La ley de Say y el pleno empleo


Los  economistas  clásicos  se  preocuparon  de  la  formación de los precios, de la asignación de los recursos y del crecimiento económico pero nunca prestaron mucha atención  al  problema del pleno empleo de los recursos productivos. En general se pensaba que  el mecanismo de la competencia era suficiente para el logro del pleno empleo y que la infrautilización de los recursos sólo podría ocurrir de modo transitorio.


  El único entre  los  clásicos que aceptó la tesis del subconsumo y que no aceptó del todo el automatismo del pleno empleo fue Malthus. Pero Malthus no logró desarrollar un posición coherente.  Por  esta  razón,  sus  ideas  al  respecto  desaparecieron  de la corriente principal del pensamiento económico, hasta que Keynes las rescató.

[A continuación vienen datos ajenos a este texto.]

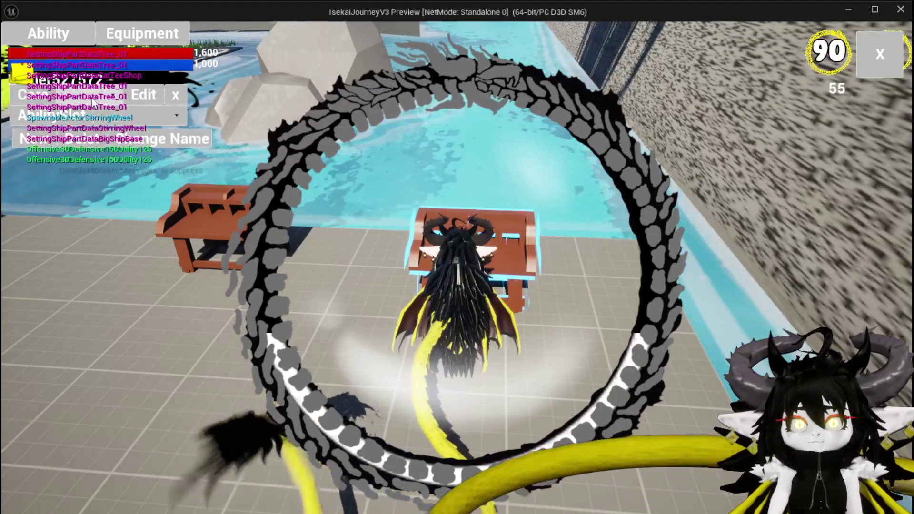
{"action": "left_click", "coordinate": [106, 119]}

Podría decirse que, en general, dentro de  la  corriente  principal  del  pensamiento  económico, existió hasta la época de Keynes la confianza en el carácter automático del pleno empleo. Y la base teórica de dicha creencia fue durante mucho tiempo la
ley de Say, de la cual se pretende derivar una tendencia al pleno empleo de los factores de producción .  Este  resultado  se  presenta  a  menudo  como  algo  evidente.  Pero  ciertamente, y sobre todo, visto desde la perspectiva de la teoría económica actual.


Si nos ceñimos a la
identidad de Say es evidente que no se puede  concluir nada  acerca del nivel de empleo de los factores productivos a partir  de  un  supuesto de comportamiento como el de la propensión marginal al gasto universalmente igual a uno.

 
Tal supuesto sólo nos sirve para excluir, prácticamente por definición, la posibilidad de que haya un exceso generalizado de oferta o de demanda de bienes y servicios. Pero no nos dice nada acerca del nivel de empleo de los recursos disponibles.